More about SPACs: Special Purpose Acquisition Corps
Broadly speaking, a SPAC is a public company that has IPO’d and has the intention of raising capital to invest. SPACs are sometimes referred to as “blank check” entities because they fundraise to invest in an unknown entity. The SPAC sets its share prices at an affordable level, and has a well-defined timeframe — typically, about two years — to put investors’ money to work. Read more about SPACs and how they work here.
Both the US and Canadian markets have SPACs, but they have subtle differences. Read more about the differences between US and Canadian SPACs below.
There are advantages and disadvantages to SPACs. SPACs are attractive to companies because they are fast, less expensive, less volatile, and have looser regulatory oversight than traditional IPOs. SPACs allow investors to get in early, before a company has been announced, and at a lower price. Some risks of SPACs include failure of the SPAC to find a target, risk of dilution if the SPAC procures additional funding, greater regulation in recent years, and poor performance of these new companies.
Canadian-listed SPACs make it easier for smaller issuers to gain more attention and coverage, writes the Toronto Stock Exchange in their guide to SPACs. Canadian-listed SPACs are also faster to create than US-listed SPACs but have less popularity and enthusiasm among Canadian investors. Micro-SPACs can be facilitated via the CPC program discussed above. Canadian-listed SPACs must raise at least $30 million from at least 300 public shareholders in its IPO.
Examples of Canadian-listed SPACs include those in the cannabis industry. Such companies are typically prohibited from trading on the US-based exchanges such as NASDAQ or NYSE. There’s also the NextPoint Financial SPAC, which is dedicated to increasing access to financial markets for all.
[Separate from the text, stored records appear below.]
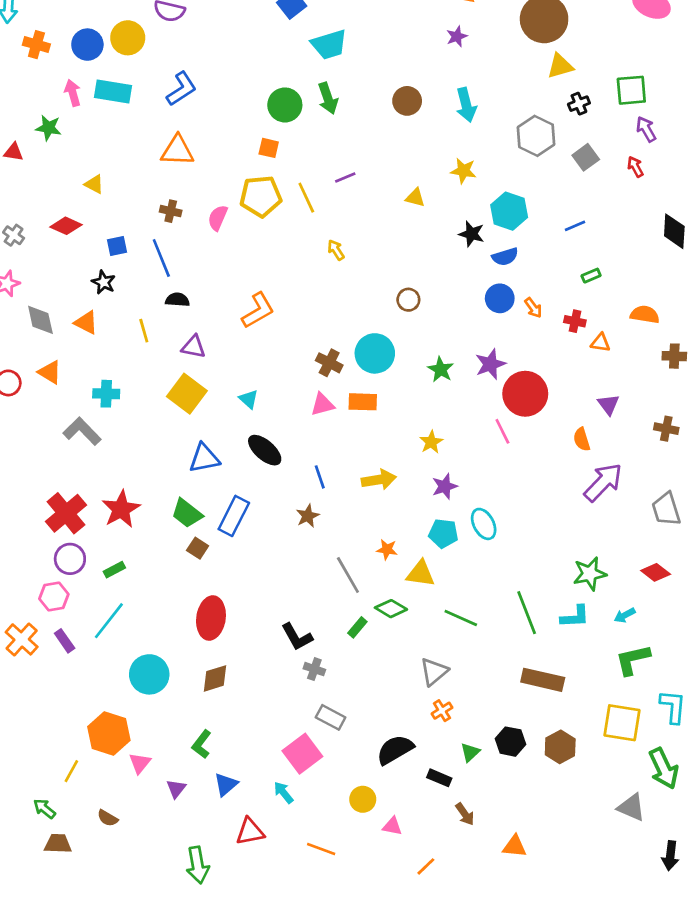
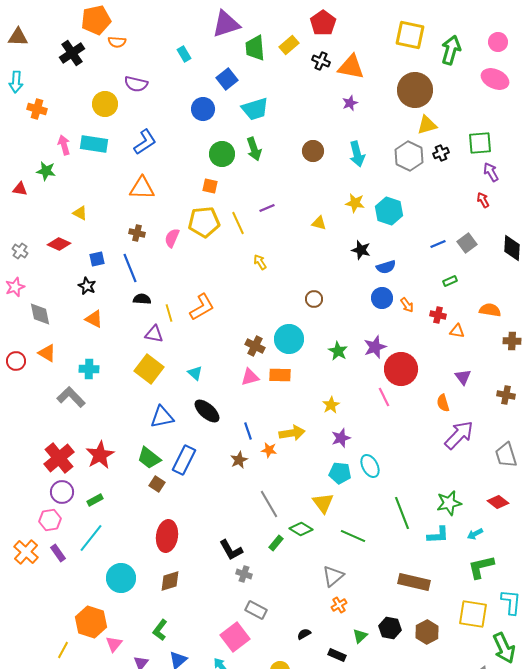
blue circle: (87, 45) -> (203, 109), moved
gray hexagon: (536, 136) -> (409, 156), moved
gray square: (586, 157) -> (467, 243), moved
cyan hexagon: (509, 211) -> (389, 211), moved
orange triangle: (86, 323) -> (94, 319), moved
yellow line: (144, 331) -> (169, 313), moved
orange star: (387, 549) -> (269, 450), moved
yellow triangle: (420, 574) -> (323, 503), turned 45
green line: (527, 613) -> (402, 513), moved
black semicircle: (395, 750) -> (304, 634), size x0.5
US-listed SPACs work similarly to those in Canada, though the process takes slightly longer, which can pose execution risks. In the US, SPACs go through the typical IPO process with the SEC. They have a two-year lifespan in which time they must raise money, both through selling shares and via private investments. These deals are “complex” and “must be executed on tight timelines,” writes the Harvard Business Review. In recent years, US-listed SPACs have been subject to greater oversight.
While SPACs used to be considered a risky investment back when they were first created in the US in the 1980s, they are now thought of more as pre-funded IPOs. “Companies looking to go public via SPAC are basically negotiating a prefunded IPO. They have more time with investors to delve in deeper on the opportunities each company has in its future,” writes Biospace. In 2020, SPACs broke records by raising $83.3 billion in the US. Highlighting the immense potential of SPACs in biotech, 33% of this capital was raised in the technology sector, and 7% in healthcare.
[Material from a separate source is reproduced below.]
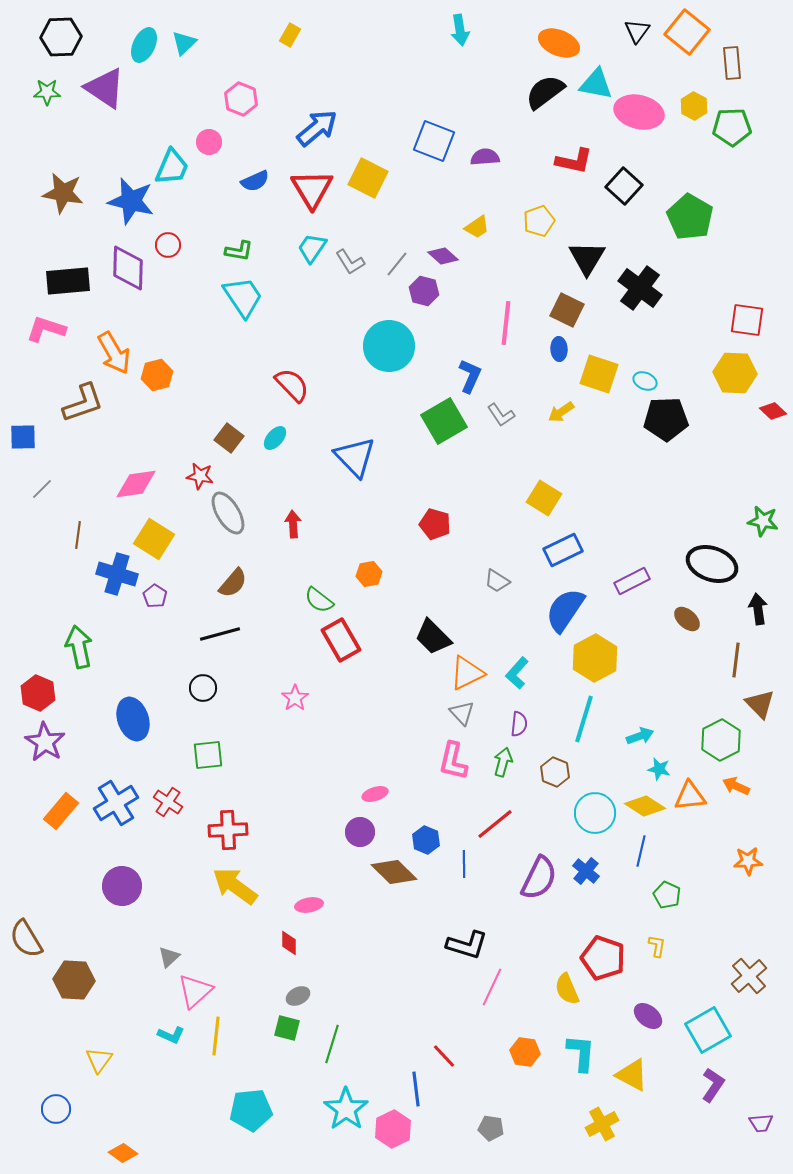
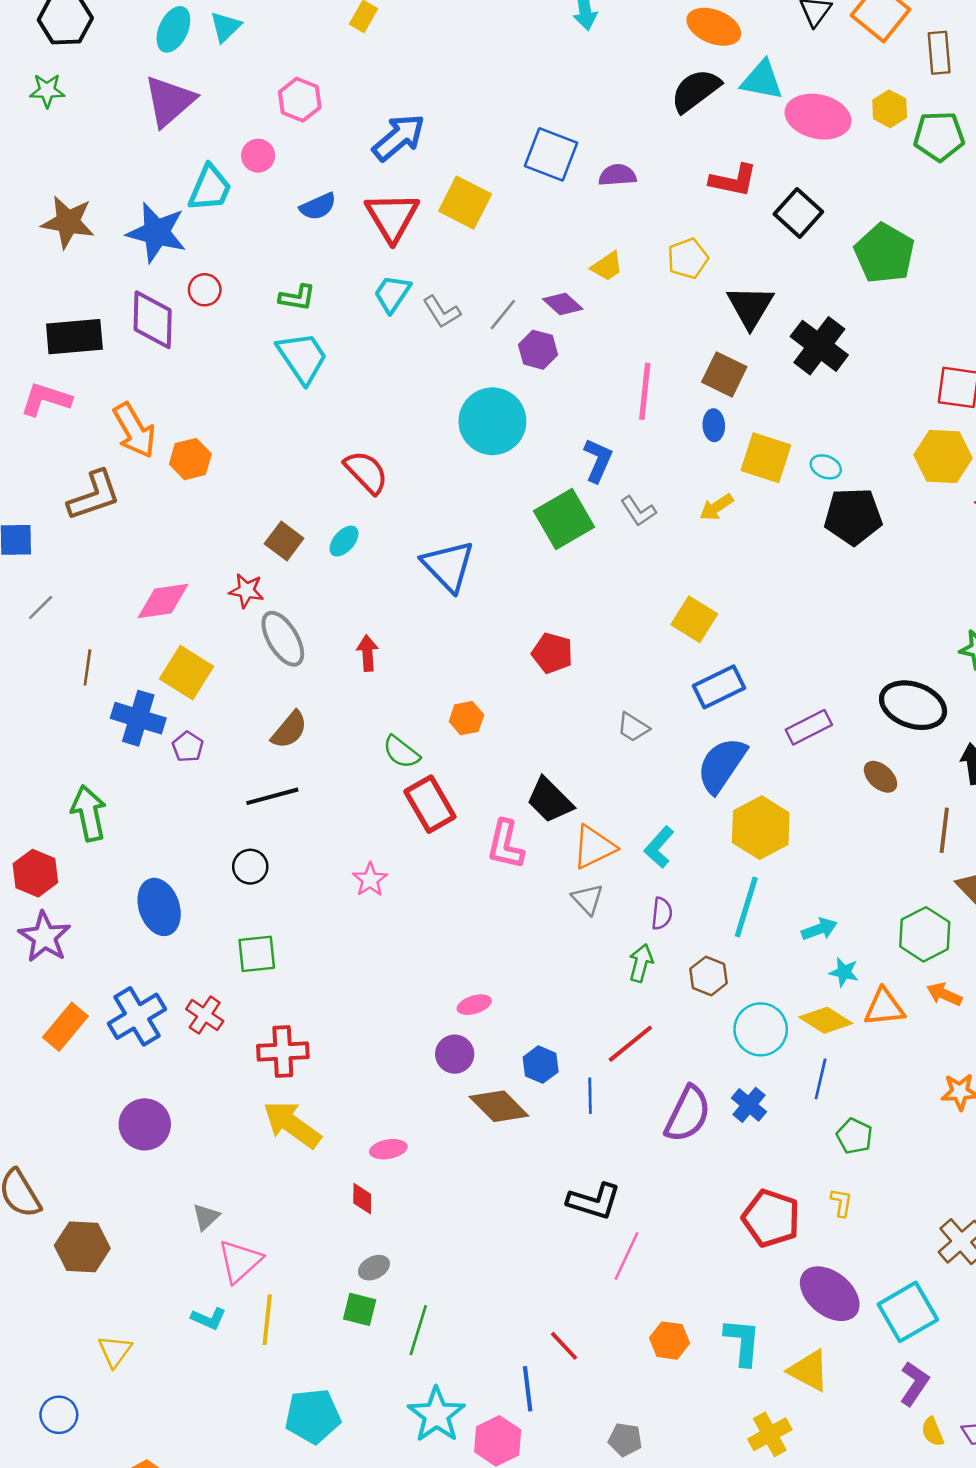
purple triangle: (105, 88) -> (170, 101), moved, turned 45
pink L-shape: (453, 761) -> (505, 844), moved
yellow semicircle: (567, 989) -> (933, 1432), moved, size x0.7
purple ellipse: (648, 1016) -> (830, 1294), size x1.6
Notable SPAC transactions include the merger of Virgin Galactic and Social Capital Hedosophia to create, in 2019, the world’s first publicly-traded commercial human spaceflight company. The merger, which raised “several hundred million dollars,” provided the capital needed by Virgin Galactic to make human commercial spaceflight possible. Another notable SPAC transaction involved the Gores Group’s SPAC, which helped Swedish electric vehicle maker Polestar go public, trading under stock ticker symbol PSNY on NASDAQ.
The Bottom Line
Shell companies, such as SPACs, have gained importance in the venture capital arena as a way to raise capital easily to help acquire new companies. The rapid growth of SPACs in the technology sector, coupled with numerous high-profile, successful acquisitions powered by shell companies, underscores the need for investors to understand this type of fundraising.